Merge Situation Rule
specialists agree summarize with citations
specialists conflict surface disagreement and inspect evidence
one specialist fails decide whether fallback is acceptable
partial result arrives late either ignore by deadline or update asynchronously
output lacks evidence mark as unusable, ask for repair
action recommendation is risky require human approval

Without merge rules, the manager model may smooth over contradictions. That is dangerous because orchestration can create false confidence: many agents speaking in chorus can still be wrong.

A2A Boundary

A2A, the Agent2Agent protocol, is aimed at agent-to-agent interoperability. Its docs describe it as an open protocol for communication and collaboration between opaque agentic applications, with features such as interoperability, complex workflows, secure collaboration, and extensibility [4].

In architecture terms:

MCP: agent to tools/data
A2A: agent to agent/application

Use A2A-style boundaries when the other participant is not just a callable function but another agentic system with its own state, policy, identity, and task lifecycle.

Current Landscape

The field is converging on a few durable orchestration patterns.

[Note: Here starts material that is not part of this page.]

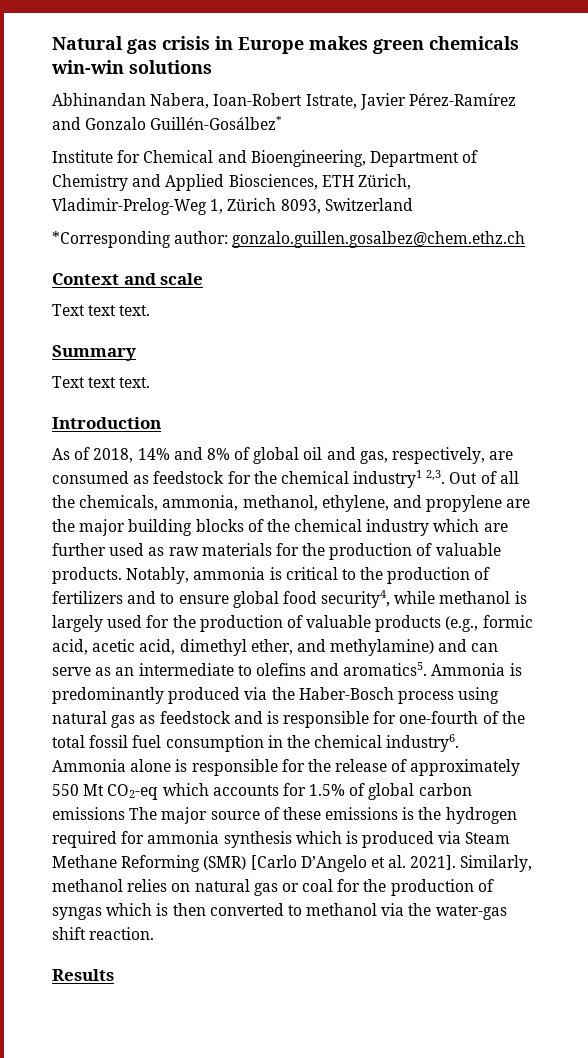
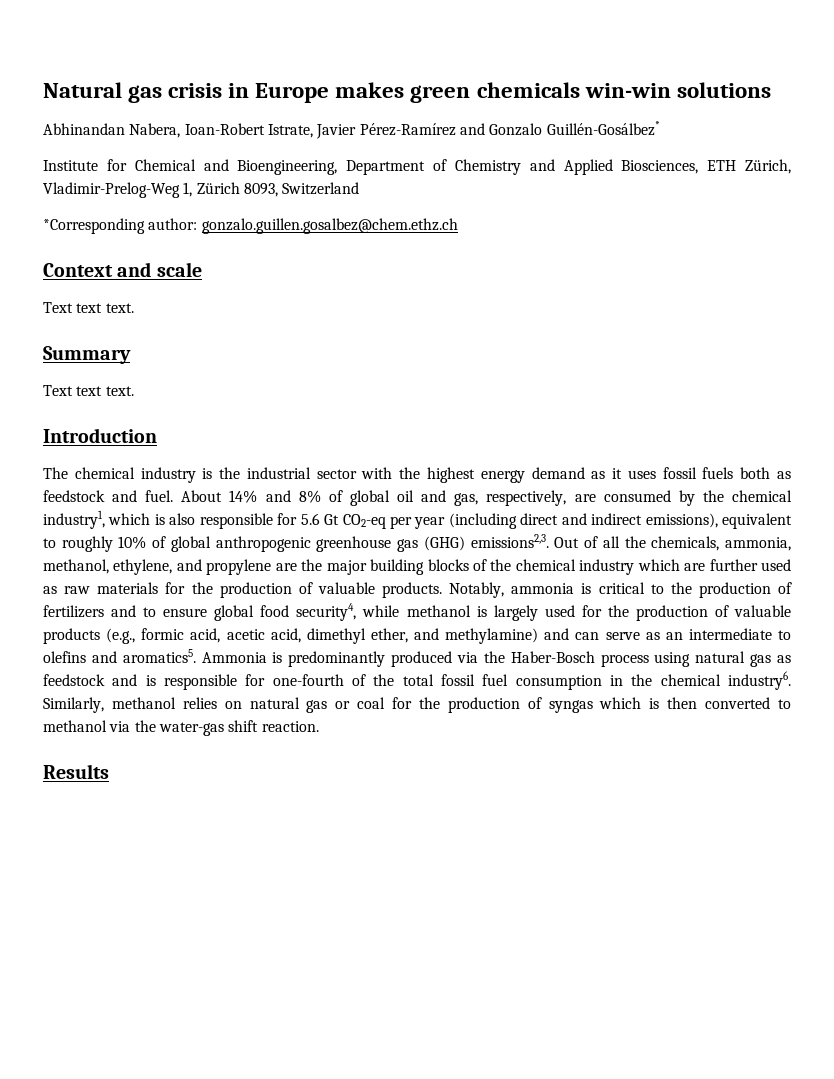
[52,447,134,463] As of 2018, -> [43,467,792,483] [43,490,223,502] The chemical industry is the industrial sector with the highest energy demand as it uses fossil fuels both as feedstock and fuel. About
[133,470,446,488] as feedstock for the chemical industry1 2,3. -> [678,490,793,506] [43,510,792,529] [43,534,549,552] by the chemical industry1, which is also responsible for 5.6 Gt CO2-eq per year (including direct and indirect emissions), equivalent to roughly 10% of global anthropogenic greenhouse gas (GHG) emissions2,3.
[52,759,521,776] [52,783,472,800] [52,807,517,824] [52,831,511,848] [52,855,457,872] Ammonia alone is responsible for the release of approximately 550 Mt CO2-eq which accounts for 1.5% of global carbon emissions The major source of these emissions is the hydrogen required for ammonia synthesis which is produced via Steam Methane Reforming (SMR) [Carlo D’Angelo et al. 2021]. -> (792, 680) none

Anthropic's workflow taxonomy is helpful because it starts from task shape rather than framework preference: chain, route, parallelize, orchestrate, evaluate, or let an agent operate dynamically [1].

OpenAI's handoff and agents-as-tools docs give a concrete product distinction: sometimes the user should move to a specialist, and sometimes the specialist should stay behind the manager [2]. Codex subagents add a practical coding-agent variant: use specialized parallel agents to explore without polluting the main context [3].

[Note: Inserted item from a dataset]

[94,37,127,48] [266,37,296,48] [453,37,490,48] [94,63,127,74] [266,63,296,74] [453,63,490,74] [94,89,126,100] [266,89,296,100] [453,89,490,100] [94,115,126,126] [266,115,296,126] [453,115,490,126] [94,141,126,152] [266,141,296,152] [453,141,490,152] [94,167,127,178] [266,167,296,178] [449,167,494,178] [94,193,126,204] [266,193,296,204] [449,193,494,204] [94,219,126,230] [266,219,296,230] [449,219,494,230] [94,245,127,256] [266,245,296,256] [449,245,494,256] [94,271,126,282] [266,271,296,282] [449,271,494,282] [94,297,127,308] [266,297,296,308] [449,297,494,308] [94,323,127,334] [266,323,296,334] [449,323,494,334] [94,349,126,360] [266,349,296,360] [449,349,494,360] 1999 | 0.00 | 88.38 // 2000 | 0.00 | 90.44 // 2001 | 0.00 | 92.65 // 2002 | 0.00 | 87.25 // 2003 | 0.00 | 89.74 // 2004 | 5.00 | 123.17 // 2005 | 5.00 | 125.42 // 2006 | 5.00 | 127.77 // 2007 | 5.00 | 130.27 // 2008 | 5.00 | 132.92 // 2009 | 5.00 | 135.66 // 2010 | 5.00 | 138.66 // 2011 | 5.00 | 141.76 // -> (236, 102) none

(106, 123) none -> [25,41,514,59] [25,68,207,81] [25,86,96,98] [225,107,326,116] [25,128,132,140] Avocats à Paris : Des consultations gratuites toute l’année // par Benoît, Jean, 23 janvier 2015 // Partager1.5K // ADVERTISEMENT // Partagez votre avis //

A2A is emerging as a protocol-level answer to cross-agent interoperability [4]. It is not a replacement for MCP. MCP connects agents to tools and resources; A2A connects agentic applications to one another.

The Hitchhiker guide is useful here as a map from orchestration patterns to multi-agent communication, specialization, fault isolation, and protocol design [5].

Practical Takeaways

Start with one agent unless the task shape demands more. Orchestration should solve a concrete failure, not decorate the architecture.

Use routing for known categories, handoffs for visible specialist ownership, and agents-as-tools when the manager should remain the user's interface.

Keep specialists narrow. Give them clear tools, schemas, limits, and success criteria.

Be explicit about state transfer. The next agent needs enough context to help, but not the whole transcript by default.

Define merge rules before running workers in parallel. Contradictions should be handled, not averaged away.

Evaluate orchestration as a system. A clever manager is not enough if specialist outputs are ungrounded, late, or impossible to audit.

References

[1] "Building effective agents." Anthropic. https://www.anthropic.com/engineering/building-effective-agents. Published/updated: 2024-12-19. Accessed: 2026-07-06. Used for: workflow-vs-agent distinction, parallelization, orchestrator-workers, evaluator-optimizer, autonomy tradeoffs, and start-simple guidance.

[2] "Orchestrating multiple agents." OpenAI API documentation. https://developers.openai.com/api/docs/guides/agents/orchestration. Published/updated: not listed. Accessed: 2026-07-06. Used for: handoffs, agents-as-tools, routing descriptions, manager workflows, and specialist design.

[3] "Subagents." OpenAI Codex documentation. https://developers.openai.com/codex/concepts/subagents. Published/updated: not listed. Accessed: 2026-07-06. Used for: specialized parallel subagents, context isolation, read-heavy exploration, and cautions about write-heavy parallel work.

[4] "Agent2Agent Protocol." A2A Protocol documentation. https://a2a-protocol.org/latest/. Published/updated: 2026. Accessed: 2026-07-06. Used for: agent-to-agent interoperability, secure collaboration, complex workflows, and the MCP-vs-A2A distinction.

[5] "The Hitchhiker's Guide to Agentic AI: From Foundations to Systems." Haggai Roitman. Local source: agent-101/The Hitchhiker’s Guide to Agentic AI/book.tex. Published/updated: 2026. Accessed: 2026-07-06. Used for: multi-agent motivation, specialization, coordination, A2A framing, task lifecycle, and orchestration patterns.